Iwata, 66, a former Bank of Japan deputy governor, leading the Japan Center for Economic Research, and suggested that the economic policy of the Cabinet Office.
"The government can benefit from Muto in the top of the Bank of Japan, because he has links to the Ministry of Finance, and may move the government hopes," Ogata said. Iwata Government to provide advice, also spoke of the Liberal Democratic Party, said he was accepted by both sides, which is a huge advantage. "

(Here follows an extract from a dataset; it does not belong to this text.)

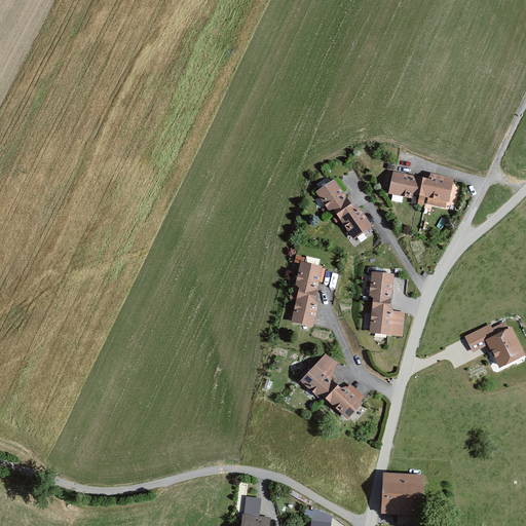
[(419,199),(423,178),(393,172),(389,193),(419,199)]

Takenaka, 61, the former Minister of economic policies accounted for policies, leading to Japan's longest postwar expansion, monetary easing policy advocates, Ogata said.
"Big opportunity"
Added that the potential candidates, Iwata and bamboo are the most conducive to more to say: "This is a good opportunity to instill the idea of the Government in terms of monetary policy," Koichi Haji, performed NLI Research Institute in Tokyo directors, easing.
In the United States, Bernanke and the Fed are pressed in a record economic stimulus plan, the purchase price of U.S. $ 40 billion dollars a month of mortgage-backed securities, designed to stimulate economic growth and reduce the unemployment rate. Non-traditional policy of the Fed's struggle to strengthen the country's recovery, six years later, housing prices began to plunge, and knocked the economy into the longest recession since the Great Depression.
Nobuo Inaba, a former executive director of the Bank of Japan and another Ogata pick as a competitor, Bank of Japan governor, Bloomberg News reporter interview, November 16, the central bank in monetary policy may be more active, if the Government commitment to reduce the country's public debt, the world's largest.
"The Bank is concerned is to continue to buy bonds on a large scale will lead to the deterioration of the country's financial situation," he said.